**What you will do**
Among the entries below, find the line with "(效期：2026/09/24)", then quote it and each following line up to and including the line with "дамжуулан тавих газын хоолой хамгийн өөдрө", and nothing else.

**Extracted information**
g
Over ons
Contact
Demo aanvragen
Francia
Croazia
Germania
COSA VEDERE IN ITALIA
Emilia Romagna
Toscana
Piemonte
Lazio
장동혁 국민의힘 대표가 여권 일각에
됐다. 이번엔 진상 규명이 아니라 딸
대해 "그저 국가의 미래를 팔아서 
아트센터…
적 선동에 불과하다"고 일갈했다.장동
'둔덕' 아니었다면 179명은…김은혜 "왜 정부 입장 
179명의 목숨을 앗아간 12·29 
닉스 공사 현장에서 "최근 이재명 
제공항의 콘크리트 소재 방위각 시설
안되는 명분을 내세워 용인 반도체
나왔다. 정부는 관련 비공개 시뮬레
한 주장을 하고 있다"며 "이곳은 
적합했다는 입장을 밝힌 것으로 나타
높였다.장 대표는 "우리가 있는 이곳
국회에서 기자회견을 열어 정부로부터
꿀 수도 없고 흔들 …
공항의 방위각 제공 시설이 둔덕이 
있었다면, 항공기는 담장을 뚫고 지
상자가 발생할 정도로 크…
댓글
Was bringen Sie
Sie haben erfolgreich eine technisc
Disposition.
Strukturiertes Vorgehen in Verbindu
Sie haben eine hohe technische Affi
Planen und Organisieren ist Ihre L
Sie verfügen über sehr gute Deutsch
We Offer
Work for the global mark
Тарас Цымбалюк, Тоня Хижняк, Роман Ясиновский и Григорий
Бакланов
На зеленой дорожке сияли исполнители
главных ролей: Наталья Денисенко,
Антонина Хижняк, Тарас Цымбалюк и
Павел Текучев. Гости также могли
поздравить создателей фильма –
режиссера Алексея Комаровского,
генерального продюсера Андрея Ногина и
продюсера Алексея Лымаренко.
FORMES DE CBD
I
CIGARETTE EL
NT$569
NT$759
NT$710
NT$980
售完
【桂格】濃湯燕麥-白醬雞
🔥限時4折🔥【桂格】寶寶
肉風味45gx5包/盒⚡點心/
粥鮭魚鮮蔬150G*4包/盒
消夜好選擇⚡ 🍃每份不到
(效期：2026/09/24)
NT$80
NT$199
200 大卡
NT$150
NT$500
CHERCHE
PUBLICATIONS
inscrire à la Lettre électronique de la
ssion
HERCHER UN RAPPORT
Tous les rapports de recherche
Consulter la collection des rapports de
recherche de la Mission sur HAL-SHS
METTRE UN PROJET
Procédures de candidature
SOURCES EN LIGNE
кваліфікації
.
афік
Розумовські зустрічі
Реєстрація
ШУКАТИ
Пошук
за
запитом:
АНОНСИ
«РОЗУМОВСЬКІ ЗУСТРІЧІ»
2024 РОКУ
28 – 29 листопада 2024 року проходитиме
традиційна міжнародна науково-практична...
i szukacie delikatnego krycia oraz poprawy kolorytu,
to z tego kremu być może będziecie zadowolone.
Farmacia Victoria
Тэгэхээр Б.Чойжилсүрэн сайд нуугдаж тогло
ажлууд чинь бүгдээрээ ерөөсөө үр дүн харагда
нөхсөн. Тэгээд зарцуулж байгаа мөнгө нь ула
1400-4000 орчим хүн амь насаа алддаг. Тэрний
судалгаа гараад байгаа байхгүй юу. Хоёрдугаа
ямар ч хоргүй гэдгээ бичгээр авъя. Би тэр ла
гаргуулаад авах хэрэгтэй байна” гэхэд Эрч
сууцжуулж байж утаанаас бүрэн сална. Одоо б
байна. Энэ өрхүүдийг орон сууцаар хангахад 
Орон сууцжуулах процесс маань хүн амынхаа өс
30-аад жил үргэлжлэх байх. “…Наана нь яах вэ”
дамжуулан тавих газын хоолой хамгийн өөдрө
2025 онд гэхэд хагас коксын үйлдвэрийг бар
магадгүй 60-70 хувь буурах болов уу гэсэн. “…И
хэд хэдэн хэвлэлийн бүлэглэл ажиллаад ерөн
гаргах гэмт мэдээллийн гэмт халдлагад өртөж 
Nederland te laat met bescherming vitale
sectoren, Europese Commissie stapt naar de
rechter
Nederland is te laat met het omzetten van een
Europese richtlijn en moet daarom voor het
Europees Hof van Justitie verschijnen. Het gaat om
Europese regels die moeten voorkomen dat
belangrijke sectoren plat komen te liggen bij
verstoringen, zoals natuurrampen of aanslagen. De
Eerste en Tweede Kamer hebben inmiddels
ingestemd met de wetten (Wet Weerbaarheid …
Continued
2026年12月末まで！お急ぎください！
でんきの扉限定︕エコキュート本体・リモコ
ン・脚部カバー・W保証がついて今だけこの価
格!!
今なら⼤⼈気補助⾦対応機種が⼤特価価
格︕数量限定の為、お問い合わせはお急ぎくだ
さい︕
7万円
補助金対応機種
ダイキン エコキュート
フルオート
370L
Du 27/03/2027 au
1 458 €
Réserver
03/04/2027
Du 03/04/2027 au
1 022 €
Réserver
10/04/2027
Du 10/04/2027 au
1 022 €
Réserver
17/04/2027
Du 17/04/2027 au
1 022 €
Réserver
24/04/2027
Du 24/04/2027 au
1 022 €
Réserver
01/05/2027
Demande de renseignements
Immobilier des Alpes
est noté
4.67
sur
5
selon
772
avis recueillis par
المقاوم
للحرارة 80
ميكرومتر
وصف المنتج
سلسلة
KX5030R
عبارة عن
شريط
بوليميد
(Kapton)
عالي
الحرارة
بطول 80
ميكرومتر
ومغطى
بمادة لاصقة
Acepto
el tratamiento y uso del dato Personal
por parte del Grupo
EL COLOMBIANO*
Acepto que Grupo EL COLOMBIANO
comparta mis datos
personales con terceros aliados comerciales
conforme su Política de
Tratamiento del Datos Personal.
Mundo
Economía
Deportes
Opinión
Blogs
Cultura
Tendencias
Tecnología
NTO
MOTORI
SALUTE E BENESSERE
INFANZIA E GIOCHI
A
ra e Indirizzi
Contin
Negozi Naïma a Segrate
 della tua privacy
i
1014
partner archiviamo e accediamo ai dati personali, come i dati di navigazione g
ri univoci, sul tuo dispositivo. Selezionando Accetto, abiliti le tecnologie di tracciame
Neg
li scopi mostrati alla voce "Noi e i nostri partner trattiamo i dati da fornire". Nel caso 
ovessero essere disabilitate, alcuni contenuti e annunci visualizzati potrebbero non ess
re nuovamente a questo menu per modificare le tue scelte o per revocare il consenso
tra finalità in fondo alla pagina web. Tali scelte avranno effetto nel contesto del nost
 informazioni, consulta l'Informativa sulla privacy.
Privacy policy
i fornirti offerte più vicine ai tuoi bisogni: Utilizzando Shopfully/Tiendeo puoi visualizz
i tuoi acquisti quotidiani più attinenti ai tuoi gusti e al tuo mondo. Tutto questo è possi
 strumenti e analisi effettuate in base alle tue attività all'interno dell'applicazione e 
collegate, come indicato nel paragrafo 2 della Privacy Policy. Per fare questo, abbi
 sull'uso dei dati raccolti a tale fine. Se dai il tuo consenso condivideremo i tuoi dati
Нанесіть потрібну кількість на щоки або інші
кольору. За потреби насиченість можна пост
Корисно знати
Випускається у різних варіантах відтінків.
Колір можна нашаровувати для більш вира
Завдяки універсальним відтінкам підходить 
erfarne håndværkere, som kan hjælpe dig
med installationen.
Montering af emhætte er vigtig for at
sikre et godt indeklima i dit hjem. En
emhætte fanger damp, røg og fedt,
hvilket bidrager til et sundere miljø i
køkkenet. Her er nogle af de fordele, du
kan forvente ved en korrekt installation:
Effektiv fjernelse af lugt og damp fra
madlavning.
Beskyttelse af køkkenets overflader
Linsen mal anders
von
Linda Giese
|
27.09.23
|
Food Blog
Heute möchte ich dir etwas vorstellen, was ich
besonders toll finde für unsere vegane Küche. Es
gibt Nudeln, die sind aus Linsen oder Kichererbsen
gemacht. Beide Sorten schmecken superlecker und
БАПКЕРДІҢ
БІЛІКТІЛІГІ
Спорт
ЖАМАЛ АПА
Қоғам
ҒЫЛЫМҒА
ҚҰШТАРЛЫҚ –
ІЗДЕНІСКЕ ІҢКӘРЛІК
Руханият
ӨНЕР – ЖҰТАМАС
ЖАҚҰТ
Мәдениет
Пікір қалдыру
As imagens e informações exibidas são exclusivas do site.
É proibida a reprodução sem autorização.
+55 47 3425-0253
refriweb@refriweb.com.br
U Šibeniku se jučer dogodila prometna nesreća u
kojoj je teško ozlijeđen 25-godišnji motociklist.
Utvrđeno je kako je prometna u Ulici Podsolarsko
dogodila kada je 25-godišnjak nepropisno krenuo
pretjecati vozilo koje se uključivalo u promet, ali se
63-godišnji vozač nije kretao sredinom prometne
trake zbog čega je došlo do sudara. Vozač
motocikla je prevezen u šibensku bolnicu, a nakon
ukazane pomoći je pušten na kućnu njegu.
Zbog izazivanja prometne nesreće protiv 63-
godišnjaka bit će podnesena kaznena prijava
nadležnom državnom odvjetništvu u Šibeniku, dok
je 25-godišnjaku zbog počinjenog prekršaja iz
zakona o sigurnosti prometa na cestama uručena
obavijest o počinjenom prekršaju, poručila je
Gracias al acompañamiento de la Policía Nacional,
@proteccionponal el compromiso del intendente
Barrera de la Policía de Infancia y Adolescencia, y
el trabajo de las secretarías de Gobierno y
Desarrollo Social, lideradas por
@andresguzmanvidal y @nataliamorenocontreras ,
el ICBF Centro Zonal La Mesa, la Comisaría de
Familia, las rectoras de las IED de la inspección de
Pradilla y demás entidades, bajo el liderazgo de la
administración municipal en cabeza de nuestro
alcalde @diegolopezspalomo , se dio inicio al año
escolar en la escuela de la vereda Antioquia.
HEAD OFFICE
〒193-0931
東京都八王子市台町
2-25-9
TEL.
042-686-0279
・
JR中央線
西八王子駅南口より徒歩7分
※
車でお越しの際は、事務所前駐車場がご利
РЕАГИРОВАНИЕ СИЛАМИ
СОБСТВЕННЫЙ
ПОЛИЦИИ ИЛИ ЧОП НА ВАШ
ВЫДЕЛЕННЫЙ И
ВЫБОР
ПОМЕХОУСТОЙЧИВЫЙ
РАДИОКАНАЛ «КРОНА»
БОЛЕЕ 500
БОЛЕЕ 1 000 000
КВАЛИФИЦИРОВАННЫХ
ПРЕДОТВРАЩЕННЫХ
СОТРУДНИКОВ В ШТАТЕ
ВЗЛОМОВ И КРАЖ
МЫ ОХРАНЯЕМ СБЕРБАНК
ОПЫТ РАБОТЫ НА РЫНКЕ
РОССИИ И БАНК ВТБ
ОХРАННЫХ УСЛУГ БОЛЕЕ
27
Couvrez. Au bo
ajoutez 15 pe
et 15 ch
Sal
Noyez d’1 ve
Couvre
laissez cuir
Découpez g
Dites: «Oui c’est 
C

**Written solution**
(效期：2026/09/24)
NT$80
NT$199
200 大卡
NT$150
NT$500
CHERCHE
PUBLICATIONS
inscrire à la Lettre électronique de la
ssion
HERCHER UN RAPPORT
Tous les rapports de recherche
Consulter la collection des rapports de
recherche de la Mission sur HAL-SHS
METTRE UN PROJET
Procédures de candidature
SOURCES EN LIGNE
кваліфікації
.
афік
Розумовські зустрічі
Реєстрація
ШУКАТИ
Пошук
за
запитом:
АНОНСИ
«РОЗУМОВСЬКІ ЗУСТРІЧІ»
2024 РОКУ
28 – 29 листопада 2024 року проходитиме
традиційна міжнародна науково-практична...
i szukacie delikatnego krycia oraz poprawy kolorytu,
to z tego kremu być może będziecie zadowolone.
Farmacia Victoria
Тэгэхээр Б.Чойжилсүрэн сайд нуугдаж тогло
ажлууд чинь бүгдээрээ ерөөсөө үр дүн харагда
нөхсөн. Тэгээд зарцуулж байгаа мөнгө нь ула
1400-4000 орчим хүн амь насаа алддаг. Тэрний
судалгаа гараад байгаа байхгүй юу. Хоёрдугаа
ямар ч хоргүй гэдгээ бичгээр авъя. Би тэр ла
гаргуулаад авах хэрэгтэй байна” гэхэд Эрч
сууцжуулж байж утаанаас бүрэн сална. Одоо б
байна. Энэ өрхүүдийг орон сууцаар хангахад 
Орон сууцжуулах процесс маань хүн амынхаа өс
30-аад жил үргэлжлэх байх. “…Наана нь яах вэ”
дамжуулан тавих газын хоолой хамгийн өөдрө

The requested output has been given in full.